Несмотря на все старания Джапоники и предложенное щедрое жалованье, мисс Уиллоу не захотела остаться в этом доме. Она собралась и покинула жилище с такой поспешностью и таким счастливым видом, что даже младенцу было бы ясно: никаких теплых чувств по отношению к своим подопечным гувернантка не испытывала.

— Я тоже не стану задерживаться, — сообщила Джапоника пустой столовой. Чтобы сохранить душевный покой, надо по возможности избегать встреч с падчерицами, и посему Джапоника взяла за правило не спускаться в столовую, пока сестры не покончат с едой.

Две недели, проведенные под одной крышей с сестрами Шрусбери, окончательно убедили Джапонику в том, что в ее присутствии здесь, в Англии, нет никакого смысла. Девушки не имели ни малейшего желания меняться к лучшему. Две старшие унижали Джапонику и насмехались над ней при каждой ее попытке выразить им дружеское расположение. Младшие, зажатые в тиски страха: с одной стороны, страх расправы старших сестер, посмей они их ослушаться, с другой — перед мачехой, — чаще всего в присутствии Джапоники затравленно помалкивали.

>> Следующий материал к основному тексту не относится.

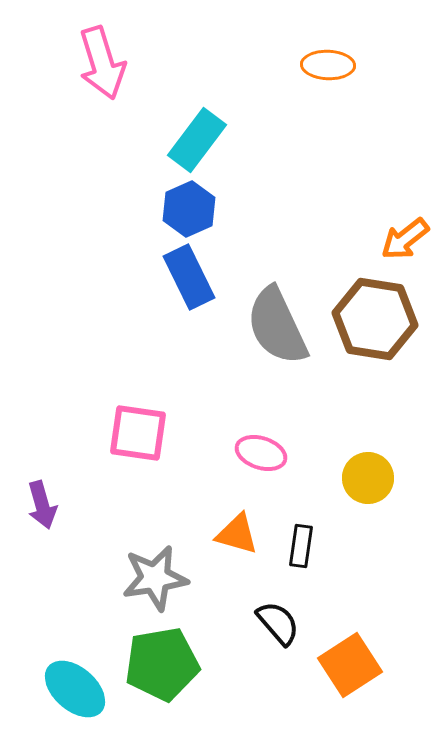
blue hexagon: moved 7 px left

Джапоника написала лондонскому нотариусу Шрусбери, предупредив его о своих намерениях посетить его вместе с приемными дочерьми. Визит должен был состояться сегодня. Если бы не болезнь, приковавшая Джапонику к постели на две недели, она бы давно покончила с этим делом и уехала из ненавистной страны.

Джапоника все еще была очень слаба. Она избегала смотреть в зеркало, готовя себя к путешествию в Лондон. Решившись все же взглянуть на себя, она обнаружила именно то, что ожидала увидеть. И чего боялась. Цвет ее лица стал болезненно желтым, щеки ввалились, глаза казались слишком большими. Даже волосы потеряли свой блеск, выглядели тусклыми и свалявшимися, так что она выбрала самый глухой чепец, чтобы закрыть их.

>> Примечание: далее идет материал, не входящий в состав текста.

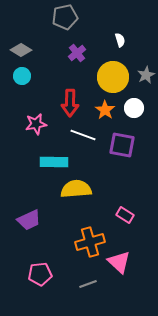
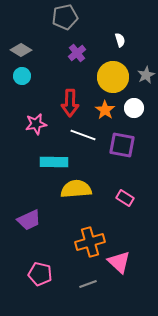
pink rectangle: moved 17 px up
pink pentagon: rotated 20 degrees clockwise
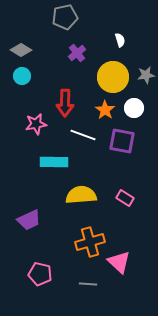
gray star: rotated 18 degrees clockwise
red arrow: moved 5 px left
purple square: moved 4 px up
yellow semicircle: moved 5 px right, 6 px down
gray line: rotated 24 degrees clockwise
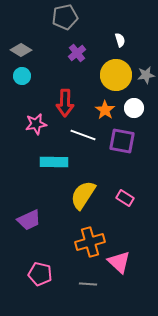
yellow circle: moved 3 px right, 2 px up
yellow semicircle: moved 2 px right; rotated 52 degrees counterclockwise
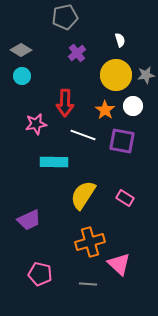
white circle: moved 1 px left, 2 px up
pink triangle: moved 2 px down
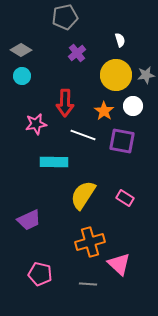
orange star: moved 1 px left, 1 px down
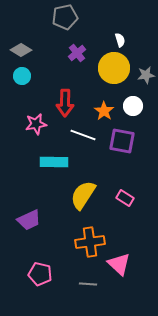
yellow circle: moved 2 px left, 7 px up
orange cross: rotated 8 degrees clockwise
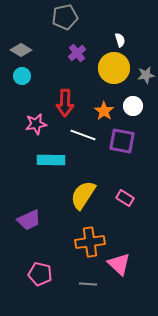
cyan rectangle: moved 3 px left, 2 px up
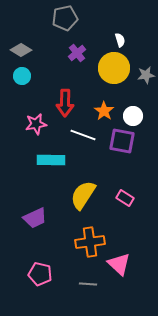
gray pentagon: moved 1 px down
white circle: moved 10 px down
purple trapezoid: moved 6 px right, 2 px up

— Это не выход в свет, — напомнила она себе…

— Карета подана, миледи. — Бершем стоял в дверях столовой. — И ваши вещи погружены.

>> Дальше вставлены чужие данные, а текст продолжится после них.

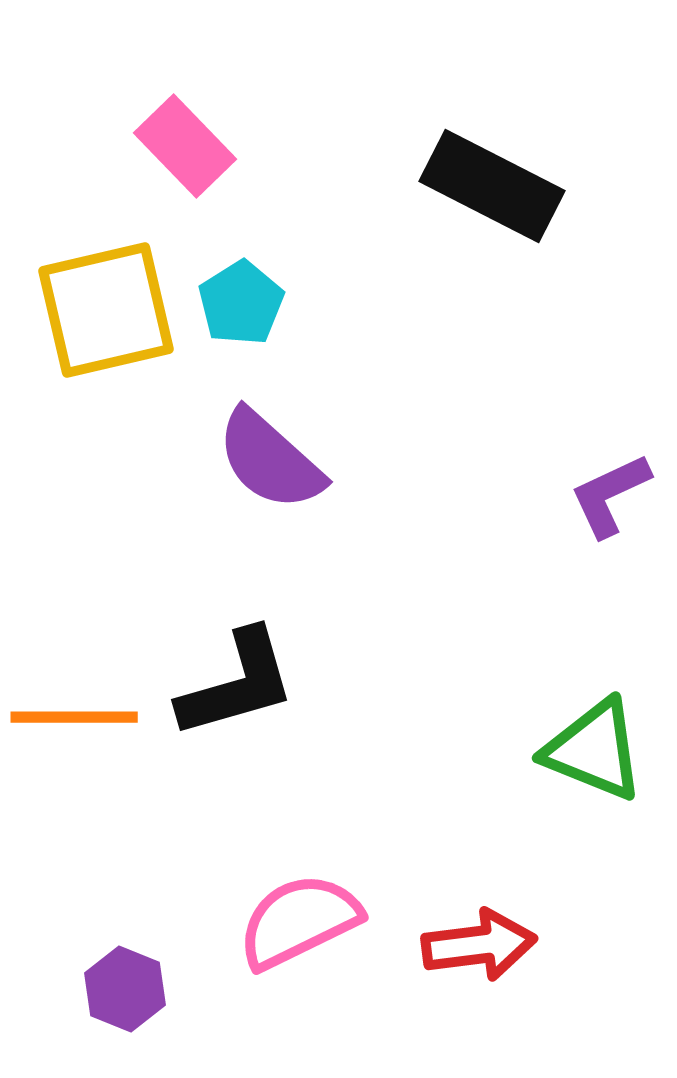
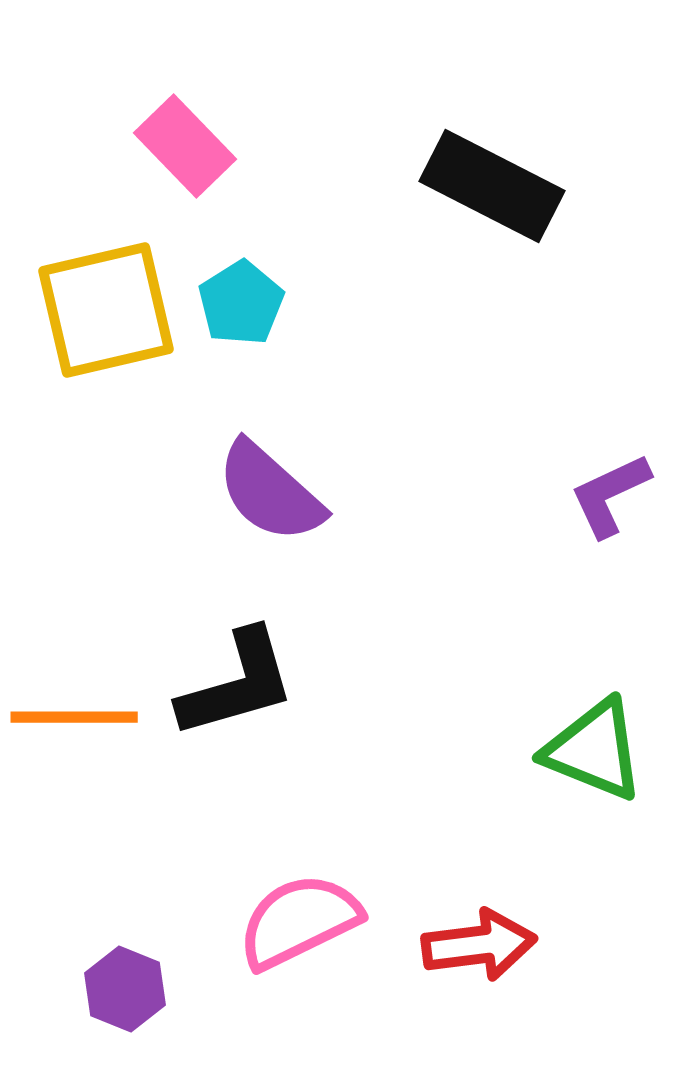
purple semicircle: moved 32 px down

— Спасибо. — Оставалось лишь сообщить девушкам, что она не вернется в Крез-Холл. После того как дела с нотариусом будут улажены, Джапоника намеревалась заказать билет на корабль до Португалии, а в ожидании отъезда пожить в Лондоне.

Джапоника в тревоге прислушалась. Где-то сильно хлопнула дверь.

— Вы можете проинформировать девушек, что экипаж отъезжает через пятнадцать минут. Если они опоздают, я поеду в Лондон без них.